Why the West’s rulers avoid Asia’s World War II parade
The imperialists “owned” it. They lost it. They thought they were getting it back. They lost it again.
As a class, today’s Western superrich know that their class ancestors up until the 1930s controlled and plundered all of East Asia and exploited its hundreds of millions of workers and peasants. Their colonial rule starved, beat and cheated the people they found living in Asia, but the colonialists censored that part of the story.
Japanese imperialism, which developed after the European brand, seized the Korean peninsula in 1905. It later waged war aimed at conquering China and replacing the Western colonialists elsewhere.
The Japanese military carried out massacres against local civilians. It also replaced Dutch rule of Indonesia, French rule of Indochina, British rule of Burma and Malaysia and pushed the other imperialists out of much of China. Japanese colonialism continued the brutality against the colonial peoples, as the Asian countries celebrating the parade in Beijing this Sept. 3 can testify to.
That the U.S. also waged war against Japan from 1941-45 was due neither to the U.S. rulers’ love for democracy nor its hatred for Japan’s military dictatorship. World War II in the Pacific was a battle between these two competing imperialist powers to control and plunder Asia and the Pacific. Besides the worker and farmer soldiers who died, this war cost the lives of tens of millions of civilians in Asia, including in Japan.
The Japanese occupation of Asia aroused a powerful resistance in the newly conquered countries. The national resistance movements — especially where Communist parties were leading them — waged heroic and effective guerrilla wars against the Japanese military. These movements made great contributions to the defeat of Japanese militarism.

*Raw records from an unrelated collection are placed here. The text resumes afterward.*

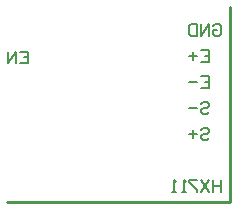
<source format=gbo>
G04*
G04 #@! TF.GenerationSoftware,Altium Limited,Altium Designer,24.9.1 (31)*
G04*
G04 Layer_Color=32896*
%FSLAX44Y44*%
%MOMM*%
G71*
G04*
G04 #@! TF.SameCoordinates,72FE2189-96E8-42F3-8E64-FE2F012302BB*
G04*
G04*
G04 #@! TF.FilePolarity,Positive*
G04*
G01*
G75*
%ADD10C,0.2000*%
%ADD38C,0.2540*%
D10*
X20666Y351998D02*
X27331D01*
Y342002D01*
X20666D01*
X27331Y347000D02*
X23998D01*
X17334Y342002D02*
Y351998D01*
X10669Y342002D01*
Y351998D01*
X191000Y242997D02*
Y233000D01*
Y237998D01*
X184335D01*
Y242997D01*
Y233000D01*
X181003Y242997D02*
X174339Y233000D01*
Y242997D02*
X181003Y233000D01*
X171006Y242997D02*
X164342D01*
Y241331D01*
X171006Y234666D01*
Y233000D01*
X161010D02*
X157677D01*
X159344D01*
Y242997D01*
X161010Y241331D01*
X152679Y233000D02*
X149347D01*
X151013D01*
Y242997D01*
X152679Y241331D01*
X183994Y373332D02*
X185660Y374998D01*
X188992D01*
X190658Y373332D01*
Y366668D01*
X188992Y365002D01*
X185660D01*
X183994Y366668D01*
Y370000D01*
X187326D01*
X180661Y365002D02*
Y374998D01*
X173997Y365002D01*
Y374998D01*
X170665D02*
Y365002D01*
X165666D01*
X164000Y366668D01*
Y373332D01*
X165666Y374998D01*
X170665D01*
X173997Y352998D02*
X180661D01*
Y343002D01*
X173997D01*
X180661Y348000D02*
X177329D01*
X170665D02*
X164000D01*
X167332Y351332D02*
Y344668D01*
X173997Y330998D02*
X180661D01*
Y321002D01*
X173997D01*
X180661Y326000D02*
X177329D01*
X170665D02*
X164000D01*
X173997Y307332D02*
X175663Y308998D01*
X178995D01*
X180661Y307332D01*
Y305666D01*
X178995Y304000D01*
X175663D01*
X173997Y302334D01*
Y300668D01*
X175663Y299002D01*
X178995D01*
X180661Y300668D01*
X170665Y304000D02*
X164000D01*
X173997Y285332D02*
X175663Y286998D01*
X178995D01*
X180661Y285332D01*
Y283666D01*
X178995Y282000D01*
X175663D01*
X173997Y280334D01*
Y278668D01*
X175663Y277002D01*
X178995D01*
X180661Y278668D01*
X170665Y282000D02*
X164000D01*
X167332Y285332D02*
Y278668D01*
D38*
X199000Y225000D02*
Y390000D01*
X10000Y225000D02*
X199000D01*
M02*

</source>
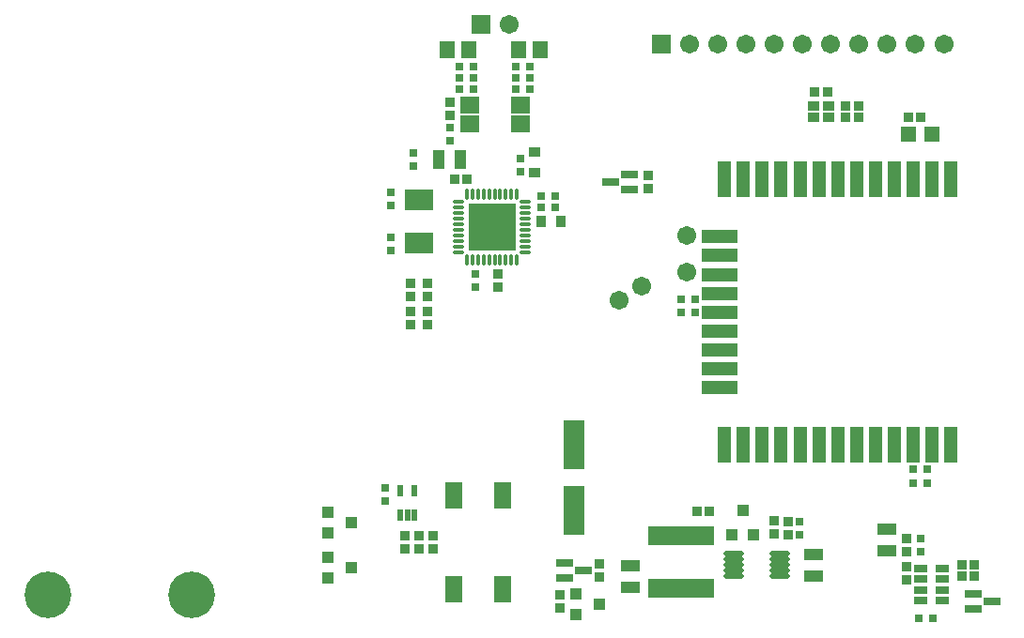
<source format=gts>
G04 Layer_Color=8388736*
%FSLAX24Y24*%
%MOIN*%
G70*
G01*
G75*
%ADD51R,0.0592X0.0946*%
%ADD52R,0.0336X0.0375*%
%ADD53R,0.0671X0.0415*%
%ADD54R,0.0375X0.0336*%
%ADD55R,0.0395X0.0356*%
%ADD56R,0.0552X0.0552*%
%ADD57R,0.0730X0.1773*%
%ADD58R,0.0316X0.0316*%
%ADD59R,0.0316X0.0316*%
%ADD60R,0.0434X0.0395*%
%ADD61O,0.0730X0.0198*%
%ADD62R,0.0395X0.0434*%
%ADD63R,0.1025X0.0749*%
%ADD64R,0.0592X0.0297*%
%ADD65R,0.1261X0.0474*%
%ADD66R,0.0474X0.1261*%
%ADD67R,0.0336X0.0434*%
%ADD68R,0.0434X0.0336*%
%ADD69R,0.0651X0.0592*%
%ADD70R,0.0552X0.0612*%
%ADD71R,0.2324X0.0710*%
%ADD72R,0.0415X0.0671*%
%ADD73O,0.0159X0.0395*%
%ADD74O,0.0395X0.0159*%
%ADD75R,0.1694X0.1694*%
%ADD76R,0.0217X0.0413*%
%ADD77R,0.0469X0.0311*%
%ADD78C,0.1655*%
%ADD79C,0.0671*%
%ADD80R,0.0671X0.0671*%
D51*
X-6366Y-6546D02*
D03*
Y-9854D02*
D03*
X-4634D02*
D03*
Y-6546D02*
D03*
D52*
X-1200Y-8974D02*
D03*
Y-9426D02*
D03*
X-8100Y-7974D02*
D03*
Y-8426D02*
D03*
X-7600Y-7974D02*
D03*
Y-8426D02*
D03*
X-7100Y-7974D02*
D03*
Y-8426D02*
D03*
X5500Y-7474D02*
D03*
Y-7926D02*
D03*
X5000Y-7900D02*
D03*
Y-7447D02*
D03*
X-7900Y0D02*
D03*
Y-453D02*
D03*
X-7300Y0D02*
D03*
Y-453D02*
D03*
Y1000D02*
D03*
Y547D02*
D03*
X-7900Y1000D02*
D03*
Y547D02*
D03*
X-2600Y-10074D02*
D03*
Y-10526D02*
D03*
X9700Y-9074D02*
D03*
Y-9526D02*
D03*
X-6500Y6974D02*
D03*
Y7426D02*
D03*
X-4800Y874D02*
D03*
Y1326D02*
D03*
X535Y4826D02*
D03*
Y4374D02*
D03*
X9700Y-8074D02*
D03*
Y-8526D02*
D03*
D53*
X-100Y-9016D02*
D03*
Y-9784D02*
D03*
X9000Y-7716D02*
D03*
Y-8484D02*
D03*
X6400Y-9384D02*
D03*
Y-8616D02*
D03*
D54*
X6449Y7803D02*
D03*
X6902D02*
D03*
X8002Y7303D02*
D03*
X7549D02*
D03*
X8002Y6903D02*
D03*
X7549D02*
D03*
X9774Y6900D02*
D03*
X10226D02*
D03*
X2726Y-7100D02*
D03*
X2274D02*
D03*
X12126Y-9000D02*
D03*
X11674D02*
D03*
X12126Y-9400D02*
D03*
X11674D02*
D03*
X-6326Y4700D02*
D03*
X-5874D02*
D03*
D55*
X6400Y7300D02*
D03*
X6951D02*
D03*
Y6906D02*
D03*
X6400D02*
D03*
D56*
X10613Y6300D02*
D03*
X9787D02*
D03*
D57*
X-2100Y-4719D02*
D03*
Y-7081D02*
D03*
D58*
X10436Y-6100D02*
D03*
X9964D02*
D03*
X10436Y-5600D02*
D03*
X9964D02*
D03*
X-2764Y4100D02*
D03*
X-3236D02*
D03*
X-4136Y7900D02*
D03*
X-3664D02*
D03*
X-4136Y8300D02*
D03*
X-3664D02*
D03*
Y8700D02*
D03*
X-4136D02*
D03*
X-6136Y7900D02*
D03*
X-5664D02*
D03*
Y8700D02*
D03*
X-6136D02*
D03*
X-5664Y8300D02*
D03*
X-6136D02*
D03*
X-3236Y3700D02*
D03*
X-2764D02*
D03*
X10636Y-10900D02*
D03*
X10164D02*
D03*
D59*
X5900Y-7936D02*
D03*
Y-7464D02*
D03*
X-8600Y2164D02*
D03*
Y2636D02*
D03*
X1700Y436D02*
D03*
Y-36D02*
D03*
X2200Y436D02*
D03*
Y-36D02*
D03*
X-7800Y5636D02*
D03*
Y5164D02*
D03*
X-4000Y5436D02*
D03*
Y4964D02*
D03*
X-6500Y6064D02*
D03*
Y6536D02*
D03*
X-5600Y864D02*
D03*
Y1336D02*
D03*
X-8800Y-6264D02*
D03*
Y-6736D02*
D03*
X-8600Y4236D02*
D03*
Y3764D02*
D03*
X10200Y-8536D02*
D03*
Y-8064D02*
D03*
D60*
X-9977Y-7500D02*
D03*
X-10823Y-7874D02*
D03*
Y-7126D02*
D03*
X-9977Y-9100D02*
D03*
X-10823Y-9474D02*
D03*
Y-8726D02*
D03*
X-1177Y-10400D02*
D03*
X-2023Y-10774D02*
D03*
Y-10026D02*
D03*
D61*
X3583Y-8606D02*
D03*
Y-8803D02*
D03*
Y-9000D02*
D03*
Y-9197D02*
D03*
Y-9394D02*
D03*
X5217Y-8606D02*
D03*
Y-8803D02*
D03*
Y-9000D02*
D03*
Y-9197D02*
D03*
Y-9394D02*
D03*
D62*
X3900Y-7077D02*
D03*
X4274Y-7923D02*
D03*
X3526D02*
D03*
D63*
X-7600Y2432D02*
D03*
Y3968D02*
D03*
D64*
X-1765Y-9200D02*
D03*
X-2435Y-9456D02*
D03*
Y-8944D02*
D03*
X-800Y4600D02*
D03*
X-131Y4856D02*
D03*
Y4344D02*
D03*
X12065Y-10044D02*
D03*
Y-10556D02*
D03*
X12735Y-10300D02*
D03*
D65*
X3097Y-2698D02*
D03*
Y-2029D02*
D03*
Y-1360D02*
D03*
Y-691D02*
D03*
Y-21D02*
D03*
Y648D02*
D03*
Y1317D02*
D03*
Y1987D02*
D03*
Y2656D02*
D03*
D66*
X3254Y4703D02*
D03*
X3924D02*
D03*
X4593D02*
D03*
X5262D02*
D03*
X5932D02*
D03*
X6601D02*
D03*
X7270D02*
D03*
X7939D02*
D03*
X8609D02*
D03*
X9278D02*
D03*
X9947D02*
D03*
X10617D02*
D03*
X11286D02*
D03*
Y-4746D02*
D03*
X10617D02*
D03*
X9947D02*
D03*
X9278D02*
D03*
X8609D02*
D03*
X7939D02*
D03*
X7270D02*
D03*
X6601D02*
D03*
X5932D02*
D03*
X5262D02*
D03*
X4593D02*
D03*
X3924D02*
D03*
X3254D02*
D03*
D67*
X-3264Y3200D02*
D03*
X-2536D02*
D03*
D68*
X-3500Y4936D02*
D03*
Y5664D02*
D03*
D69*
X-4000Y7335D02*
D03*
Y6665D02*
D03*
X-5800Y7335D02*
D03*
Y6665D02*
D03*
D70*
X-3290Y9300D02*
D03*
X-4038D02*
D03*
X-6574D02*
D03*
X-5826D02*
D03*
D71*
X1700Y-9825D02*
D03*
Y-7975D02*
D03*
D72*
X-6116Y5400D02*
D03*
X-6884D02*
D03*
D73*
X-4114Y4181D02*
D03*
X-4311D02*
D03*
X-4508D02*
D03*
X-4705D02*
D03*
X-4902D02*
D03*
X-5098D02*
D03*
X-5295D02*
D03*
X-5492D02*
D03*
X-5689D02*
D03*
X-5886D02*
D03*
Y1819D02*
D03*
X-5689D02*
D03*
X-5492D02*
D03*
X-5295D02*
D03*
X-5098D02*
D03*
X-4902D02*
D03*
X-4705D02*
D03*
X-4508D02*
D03*
X-4311D02*
D03*
X-4114D02*
D03*
D74*
X-6181Y3886D02*
D03*
Y3689D02*
D03*
Y3492D02*
D03*
Y3295D02*
D03*
Y3098D02*
D03*
Y2902D02*
D03*
Y2705D02*
D03*
Y2508D02*
D03*
Y2311D02*
D03*
Y2114D02*
D03*
X-3819D02*
D03*
Y2311D02*
D03*
Y2508D02*
D03*
Y2705D02*
D03*
Y2902D02*
D03*
Y3098D02*
D03*
Y3295D02*
D03*
Y3492D02*
D03*
Y3689D02*
D03*
Y3886D02*
D03*
D75*
X-5000Y3000D02*
D03*
D76*
X-8256Y-6367D02*
D03*
X-7744D02*
D03*
Y-7233D02*
D03*
X-8000D02*
D03*
X-8256D02*
D03*
D77*
X10206Y-9127D02*
D03*
Y-9509D02*
D03*
Y-9891D02*
D03*
Y-10273D02*
D03*
X10994Y-9127D02*
D03*
Y-9509D02*
D03*
Y-9891D02*
D03*
Y-10273D02*
D03*
D78*
X-20759Y-10059D02*
D03*
X-15641D02*
D03*
D79*
X8000Y9500D02*
D03*
X6000D02*
D03*
X5000D02*
D03*
X4000D02*
D03*
X2000Y9500D02*
D03*
X3000Y9500D02*
D03*
X7000D02*
D03*
X9000D02*
D03*
X10000D02*
D03*
X11039D02*
D03*
X-4400Y10200D02*
D03*
X-500Y400D02*
D03*
X1900Y1400D02*
D03*
Y2700D02*
D03*
X300Y900D02*
D03*
D80*
X1000Y9500D02*
D03*
X-5400Y10200D02*
D03*
M02*

</source>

Corporate media coverage of the 80th anniversary events will minimize this contribution by the Asian peoples and by the Communist parties. Just as in commemorations of the war in Europe, where the Soviet Union’s great sacrifices bringing about the defeat of Nazi Germany are minimized, so too the facts are distorted regarding the Asian theater of World War II.
The war among the imperialists for hegemony, while creating havoc and suffering for hundreds of millions of people, weakened imperialist rule. This in turn made liberation more likely for colonized peoples. While the imperialist powers attempted to reconquer the peoples they had plundered earlier, these interventions often failed.
It’s true that British, U.S. and French intervention massacred the local population and in some places stopped liberation from taking place. However, Communist-led movements succeeded in liberating China, much of Indochina and part of Korea, despite the continued imperialist war crimes in these areas. U.S. troops remained for decades in Thailand and Vietnam and are still in Japan and South Korea and again in the Philippines.
After the Soviet Union dissolved in 1991 and when China opened to the imperialist-controlled world market, the imperialists’ strategists said history had ended. They likely expected East Asia to fall back under Western imperialist control, perhaps this time in alliance with Tokyo. They were disappointed.
China, still with a socialist goal and held together by a strong Communist Party and peoples militia, has proved to be an opposing economic and diplomatic pole to the U.S.-West European-Japanese imperialist cabal that has dominated the rest of the world. An international meeting in Tianjin that just ended showed how China’s now powerful economy offers an alternative to the current imperialist domination of the world market.
The celebratory parade in Beijing further demonstrates the imperialist decline. It also revives the lesson that imperialist war can turn into a war for liberation of peoples and victory for the working class. That’s why the imperialists are so hostile to the parade.